### DOCUMENT PASSAGE

======

1999 Alabama Amendment 1

Results
| Choice | Votes | % |
| Yes | 568,289 | 45.79% |
| No | 672,802 | 54.21% |
| Valid votes | 1,241,091 | 100.00% |
| Invalid or blank votes | 0 | 0.00% |
| Total votes | 1,241,091 | 100.00% |
| No 70-80% 60-70% 50-60% | Yes 70-80% 60-70% 50-60% |

= 1999 Alabama Amendment 1 =

Alabama Amendment 1 was a legislatively referred constitutional amendment that appeared on the ballot in the U.S. State of Alabama on October 12, 1999. The amendment would have established a state lottery in Alabama.

==Background==
In 1999, Alabama was one of thirteen states without a state lottery. Governor Don Siegelman proposed this measure to the legislature, who approved and placed it onto the ballot. The bill was criticized by religious leaders as a form of gambling, which many described as a sinful act. Former Governor of Georgia Zell Miller campaigned alongside Siegelman in favor of the amendment. Pro-lottery arguments focused on keeping money in the state, as state taxes went to the national lottery, which Alabama did not benefit from.

==Results==
The amendment was rejected with 54% in opposition.

Alabama Amendment 1
| Choice |  | Votes | % |
| For |  | 568,289 | 45.79 |
| Against |  | 672,802 | 54.21 |
| Total |  | 1,241,091 | 100.00 |
Source: Alabama Secretary of State

==Aftermath==
In 2016, a similar bill proposed by Governor Robert J. Bentley was criticized by Siegelman, who criticized greed being the motive behind the bill. In 2022, he later criticized Poarch Creek Indians, citing the Choctaw Indians as the ones who opposed and blocked the amendment.

======

### EXERCISE AIM
Answer these questions from the article on the 1999 Alabama Amendment 1:
(a) On what date did the amendment appear on the ballot?
(b) How many states lacked a state lottery in 1999?
(c) Which governor proposed a similar bill in 2016?
The data that follow are not required for any of the work here.

Data records
======

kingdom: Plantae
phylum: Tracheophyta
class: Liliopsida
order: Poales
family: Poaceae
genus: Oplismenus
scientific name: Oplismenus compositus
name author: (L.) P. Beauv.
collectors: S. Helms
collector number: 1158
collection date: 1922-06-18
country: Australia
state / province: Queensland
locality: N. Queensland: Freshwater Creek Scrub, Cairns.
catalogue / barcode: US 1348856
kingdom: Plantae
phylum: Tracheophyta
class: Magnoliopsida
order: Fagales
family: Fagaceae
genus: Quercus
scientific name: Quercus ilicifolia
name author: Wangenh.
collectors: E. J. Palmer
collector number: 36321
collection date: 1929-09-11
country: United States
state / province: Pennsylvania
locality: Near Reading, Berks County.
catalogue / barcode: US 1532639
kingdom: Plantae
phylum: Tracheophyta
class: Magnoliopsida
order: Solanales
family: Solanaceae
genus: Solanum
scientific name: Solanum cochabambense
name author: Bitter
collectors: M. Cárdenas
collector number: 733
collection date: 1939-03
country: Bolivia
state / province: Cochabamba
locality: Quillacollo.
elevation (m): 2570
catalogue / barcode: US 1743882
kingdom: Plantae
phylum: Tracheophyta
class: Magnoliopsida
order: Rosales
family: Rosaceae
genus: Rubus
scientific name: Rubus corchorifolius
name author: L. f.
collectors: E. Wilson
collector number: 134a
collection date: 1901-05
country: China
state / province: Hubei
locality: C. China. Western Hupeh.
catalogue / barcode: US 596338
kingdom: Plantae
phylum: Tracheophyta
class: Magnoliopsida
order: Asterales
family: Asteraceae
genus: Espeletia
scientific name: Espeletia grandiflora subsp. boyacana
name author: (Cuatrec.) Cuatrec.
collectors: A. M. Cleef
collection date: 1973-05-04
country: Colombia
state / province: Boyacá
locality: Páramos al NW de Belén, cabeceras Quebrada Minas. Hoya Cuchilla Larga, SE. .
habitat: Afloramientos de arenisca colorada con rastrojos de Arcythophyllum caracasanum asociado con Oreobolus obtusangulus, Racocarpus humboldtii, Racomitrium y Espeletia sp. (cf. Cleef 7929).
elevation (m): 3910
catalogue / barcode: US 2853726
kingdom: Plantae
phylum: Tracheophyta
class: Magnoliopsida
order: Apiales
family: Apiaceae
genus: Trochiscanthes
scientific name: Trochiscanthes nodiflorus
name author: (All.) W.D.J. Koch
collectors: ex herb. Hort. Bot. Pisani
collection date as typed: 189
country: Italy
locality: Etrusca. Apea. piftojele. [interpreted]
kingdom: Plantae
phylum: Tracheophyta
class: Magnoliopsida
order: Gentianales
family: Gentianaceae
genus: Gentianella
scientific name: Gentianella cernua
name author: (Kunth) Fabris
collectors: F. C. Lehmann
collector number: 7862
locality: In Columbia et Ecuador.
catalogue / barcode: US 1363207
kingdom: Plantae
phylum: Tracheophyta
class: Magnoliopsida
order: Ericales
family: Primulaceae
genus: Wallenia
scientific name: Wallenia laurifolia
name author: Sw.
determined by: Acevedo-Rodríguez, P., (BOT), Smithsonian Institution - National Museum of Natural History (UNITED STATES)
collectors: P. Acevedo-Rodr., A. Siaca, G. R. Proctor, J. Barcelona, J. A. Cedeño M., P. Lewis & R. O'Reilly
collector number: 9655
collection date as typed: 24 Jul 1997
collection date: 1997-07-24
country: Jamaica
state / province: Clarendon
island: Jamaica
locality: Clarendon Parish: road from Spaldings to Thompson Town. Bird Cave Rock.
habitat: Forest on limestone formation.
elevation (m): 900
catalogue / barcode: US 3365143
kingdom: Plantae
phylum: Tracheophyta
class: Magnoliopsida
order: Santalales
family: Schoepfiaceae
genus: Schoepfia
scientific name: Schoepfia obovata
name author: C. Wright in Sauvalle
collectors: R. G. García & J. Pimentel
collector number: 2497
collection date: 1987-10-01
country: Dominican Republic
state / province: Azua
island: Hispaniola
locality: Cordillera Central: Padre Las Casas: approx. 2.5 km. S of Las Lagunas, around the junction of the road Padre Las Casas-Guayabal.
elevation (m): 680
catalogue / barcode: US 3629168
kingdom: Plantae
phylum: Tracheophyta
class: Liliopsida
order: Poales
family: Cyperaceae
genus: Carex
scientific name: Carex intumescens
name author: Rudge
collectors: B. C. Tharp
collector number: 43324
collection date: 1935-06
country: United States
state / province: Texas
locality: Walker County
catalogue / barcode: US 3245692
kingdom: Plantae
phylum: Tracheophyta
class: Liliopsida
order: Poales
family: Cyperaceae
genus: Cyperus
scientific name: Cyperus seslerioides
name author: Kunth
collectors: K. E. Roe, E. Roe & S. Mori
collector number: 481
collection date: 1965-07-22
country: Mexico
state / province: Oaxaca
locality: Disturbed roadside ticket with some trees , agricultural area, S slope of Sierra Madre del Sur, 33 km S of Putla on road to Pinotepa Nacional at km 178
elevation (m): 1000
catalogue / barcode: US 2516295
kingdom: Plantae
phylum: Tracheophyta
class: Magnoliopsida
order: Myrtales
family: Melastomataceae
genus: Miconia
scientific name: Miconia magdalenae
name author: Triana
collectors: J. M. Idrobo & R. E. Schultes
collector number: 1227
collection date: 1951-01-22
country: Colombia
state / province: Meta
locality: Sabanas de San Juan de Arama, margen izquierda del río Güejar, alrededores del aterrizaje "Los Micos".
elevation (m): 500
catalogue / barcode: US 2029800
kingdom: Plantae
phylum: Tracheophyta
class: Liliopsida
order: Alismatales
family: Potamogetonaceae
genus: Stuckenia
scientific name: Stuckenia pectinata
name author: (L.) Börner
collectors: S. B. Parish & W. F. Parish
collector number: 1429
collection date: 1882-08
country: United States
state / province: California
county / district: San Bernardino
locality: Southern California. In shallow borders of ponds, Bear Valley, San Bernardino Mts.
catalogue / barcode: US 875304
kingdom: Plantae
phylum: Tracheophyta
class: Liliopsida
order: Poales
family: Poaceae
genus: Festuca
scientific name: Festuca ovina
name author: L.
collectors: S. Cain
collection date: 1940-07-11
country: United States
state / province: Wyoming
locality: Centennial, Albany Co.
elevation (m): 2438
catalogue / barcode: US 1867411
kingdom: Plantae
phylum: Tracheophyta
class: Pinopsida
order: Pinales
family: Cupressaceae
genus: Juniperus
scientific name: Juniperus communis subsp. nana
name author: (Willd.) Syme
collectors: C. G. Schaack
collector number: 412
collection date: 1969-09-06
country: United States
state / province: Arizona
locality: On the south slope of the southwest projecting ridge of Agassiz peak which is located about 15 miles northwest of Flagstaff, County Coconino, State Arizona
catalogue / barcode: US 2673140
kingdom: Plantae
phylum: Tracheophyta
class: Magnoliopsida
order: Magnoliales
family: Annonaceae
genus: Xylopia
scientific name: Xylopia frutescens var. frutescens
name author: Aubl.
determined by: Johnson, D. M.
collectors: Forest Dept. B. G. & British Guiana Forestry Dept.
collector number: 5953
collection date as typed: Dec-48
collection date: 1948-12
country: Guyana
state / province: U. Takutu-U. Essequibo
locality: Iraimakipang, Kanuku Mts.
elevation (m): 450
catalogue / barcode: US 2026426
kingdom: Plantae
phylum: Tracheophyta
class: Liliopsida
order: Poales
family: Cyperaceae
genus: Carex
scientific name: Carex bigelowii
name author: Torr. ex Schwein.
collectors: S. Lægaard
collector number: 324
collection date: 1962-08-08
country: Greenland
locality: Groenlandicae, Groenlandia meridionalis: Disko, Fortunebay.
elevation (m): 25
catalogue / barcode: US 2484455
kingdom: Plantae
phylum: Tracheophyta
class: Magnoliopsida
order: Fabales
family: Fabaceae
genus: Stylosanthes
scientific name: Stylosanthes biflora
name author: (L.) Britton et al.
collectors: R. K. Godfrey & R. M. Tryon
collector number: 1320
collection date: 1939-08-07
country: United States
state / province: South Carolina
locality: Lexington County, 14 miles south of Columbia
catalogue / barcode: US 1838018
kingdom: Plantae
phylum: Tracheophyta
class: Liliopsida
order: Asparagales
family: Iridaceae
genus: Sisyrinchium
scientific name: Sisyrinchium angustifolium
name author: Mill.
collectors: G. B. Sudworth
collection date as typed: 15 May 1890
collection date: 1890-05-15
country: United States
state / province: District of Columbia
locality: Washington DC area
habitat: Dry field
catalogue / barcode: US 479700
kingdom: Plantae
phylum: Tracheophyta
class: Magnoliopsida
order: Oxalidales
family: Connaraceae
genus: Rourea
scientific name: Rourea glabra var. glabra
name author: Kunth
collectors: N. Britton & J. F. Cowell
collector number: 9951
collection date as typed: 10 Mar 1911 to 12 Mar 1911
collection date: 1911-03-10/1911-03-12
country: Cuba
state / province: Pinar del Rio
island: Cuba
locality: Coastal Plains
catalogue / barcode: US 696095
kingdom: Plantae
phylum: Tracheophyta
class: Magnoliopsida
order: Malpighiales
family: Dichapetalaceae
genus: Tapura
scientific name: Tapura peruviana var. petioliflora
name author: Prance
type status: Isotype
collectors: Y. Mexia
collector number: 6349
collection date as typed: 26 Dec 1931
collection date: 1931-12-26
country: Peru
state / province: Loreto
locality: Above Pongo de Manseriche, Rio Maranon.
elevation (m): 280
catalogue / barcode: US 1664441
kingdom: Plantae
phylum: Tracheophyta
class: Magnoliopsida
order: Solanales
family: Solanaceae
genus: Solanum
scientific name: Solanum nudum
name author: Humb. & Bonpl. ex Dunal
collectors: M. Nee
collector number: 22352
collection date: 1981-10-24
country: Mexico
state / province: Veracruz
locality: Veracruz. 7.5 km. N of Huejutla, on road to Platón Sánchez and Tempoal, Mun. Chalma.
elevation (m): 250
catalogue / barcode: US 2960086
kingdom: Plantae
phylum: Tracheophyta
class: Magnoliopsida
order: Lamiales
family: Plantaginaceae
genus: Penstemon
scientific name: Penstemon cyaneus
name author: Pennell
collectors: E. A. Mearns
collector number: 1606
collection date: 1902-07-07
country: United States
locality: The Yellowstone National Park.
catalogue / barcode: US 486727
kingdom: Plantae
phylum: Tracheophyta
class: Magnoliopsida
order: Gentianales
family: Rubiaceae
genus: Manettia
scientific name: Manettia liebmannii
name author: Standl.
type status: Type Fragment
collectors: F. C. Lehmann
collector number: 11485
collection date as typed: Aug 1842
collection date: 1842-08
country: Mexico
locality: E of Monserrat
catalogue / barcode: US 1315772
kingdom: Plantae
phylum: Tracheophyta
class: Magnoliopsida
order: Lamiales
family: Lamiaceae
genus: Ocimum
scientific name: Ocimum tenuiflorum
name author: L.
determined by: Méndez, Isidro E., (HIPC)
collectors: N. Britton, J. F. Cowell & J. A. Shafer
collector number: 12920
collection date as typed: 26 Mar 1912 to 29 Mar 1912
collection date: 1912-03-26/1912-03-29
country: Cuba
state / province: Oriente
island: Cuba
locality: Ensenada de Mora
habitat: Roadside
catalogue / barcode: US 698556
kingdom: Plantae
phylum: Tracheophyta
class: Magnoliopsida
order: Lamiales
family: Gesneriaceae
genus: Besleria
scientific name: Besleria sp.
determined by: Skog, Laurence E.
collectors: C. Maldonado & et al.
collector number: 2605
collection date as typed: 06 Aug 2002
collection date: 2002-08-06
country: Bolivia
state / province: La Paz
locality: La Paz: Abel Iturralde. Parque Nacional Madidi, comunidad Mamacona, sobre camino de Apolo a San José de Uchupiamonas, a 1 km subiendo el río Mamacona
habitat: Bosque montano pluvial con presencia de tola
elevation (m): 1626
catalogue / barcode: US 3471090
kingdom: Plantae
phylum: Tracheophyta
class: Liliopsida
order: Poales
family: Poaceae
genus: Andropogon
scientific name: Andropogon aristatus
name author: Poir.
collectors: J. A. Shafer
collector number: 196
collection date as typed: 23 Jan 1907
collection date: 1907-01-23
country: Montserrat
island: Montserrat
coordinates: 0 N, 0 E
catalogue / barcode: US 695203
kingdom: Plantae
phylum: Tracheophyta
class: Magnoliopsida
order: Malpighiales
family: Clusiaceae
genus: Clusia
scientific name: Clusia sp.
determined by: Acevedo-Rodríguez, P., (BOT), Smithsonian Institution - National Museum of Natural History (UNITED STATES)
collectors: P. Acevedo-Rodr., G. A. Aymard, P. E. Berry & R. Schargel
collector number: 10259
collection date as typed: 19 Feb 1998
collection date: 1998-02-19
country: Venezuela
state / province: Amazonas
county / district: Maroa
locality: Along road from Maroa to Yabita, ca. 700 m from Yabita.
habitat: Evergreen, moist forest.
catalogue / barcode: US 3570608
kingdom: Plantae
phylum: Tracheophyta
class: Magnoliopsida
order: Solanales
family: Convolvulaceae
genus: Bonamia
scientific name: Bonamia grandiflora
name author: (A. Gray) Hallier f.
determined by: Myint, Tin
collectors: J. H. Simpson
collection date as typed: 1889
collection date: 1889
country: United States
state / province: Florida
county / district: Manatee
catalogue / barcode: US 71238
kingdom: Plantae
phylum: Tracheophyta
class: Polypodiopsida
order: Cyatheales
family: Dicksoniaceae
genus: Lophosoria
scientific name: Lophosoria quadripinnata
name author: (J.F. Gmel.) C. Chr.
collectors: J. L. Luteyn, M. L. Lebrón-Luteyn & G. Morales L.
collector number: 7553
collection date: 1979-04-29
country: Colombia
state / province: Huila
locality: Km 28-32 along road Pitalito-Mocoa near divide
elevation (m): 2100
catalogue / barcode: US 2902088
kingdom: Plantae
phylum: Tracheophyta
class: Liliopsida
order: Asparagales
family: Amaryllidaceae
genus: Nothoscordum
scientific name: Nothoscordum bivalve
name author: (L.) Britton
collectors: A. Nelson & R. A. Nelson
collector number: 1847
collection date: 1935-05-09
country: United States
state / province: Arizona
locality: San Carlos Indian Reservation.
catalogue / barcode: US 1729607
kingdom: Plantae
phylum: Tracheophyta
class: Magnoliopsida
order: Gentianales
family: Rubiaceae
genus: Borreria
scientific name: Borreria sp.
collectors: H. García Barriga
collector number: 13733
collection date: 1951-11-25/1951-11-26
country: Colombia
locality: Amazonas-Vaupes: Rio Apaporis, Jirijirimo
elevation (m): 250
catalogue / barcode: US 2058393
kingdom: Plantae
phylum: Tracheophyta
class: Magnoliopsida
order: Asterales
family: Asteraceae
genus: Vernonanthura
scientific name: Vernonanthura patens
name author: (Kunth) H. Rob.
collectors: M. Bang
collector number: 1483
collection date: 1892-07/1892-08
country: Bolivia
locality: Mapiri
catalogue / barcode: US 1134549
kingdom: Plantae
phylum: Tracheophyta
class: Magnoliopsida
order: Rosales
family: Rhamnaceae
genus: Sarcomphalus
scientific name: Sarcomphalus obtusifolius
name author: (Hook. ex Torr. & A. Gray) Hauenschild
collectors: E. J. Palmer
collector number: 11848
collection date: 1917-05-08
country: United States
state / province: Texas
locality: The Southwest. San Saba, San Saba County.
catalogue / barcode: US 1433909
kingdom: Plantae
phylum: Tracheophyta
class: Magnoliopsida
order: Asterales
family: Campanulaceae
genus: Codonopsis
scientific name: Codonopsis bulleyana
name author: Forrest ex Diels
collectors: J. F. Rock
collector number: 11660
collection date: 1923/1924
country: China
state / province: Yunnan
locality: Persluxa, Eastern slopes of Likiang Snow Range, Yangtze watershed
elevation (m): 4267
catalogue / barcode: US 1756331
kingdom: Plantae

======

### TASK RESULT
(a) October 12, 1999
(b) Thirteen
(c) Governor Robert J. Bentley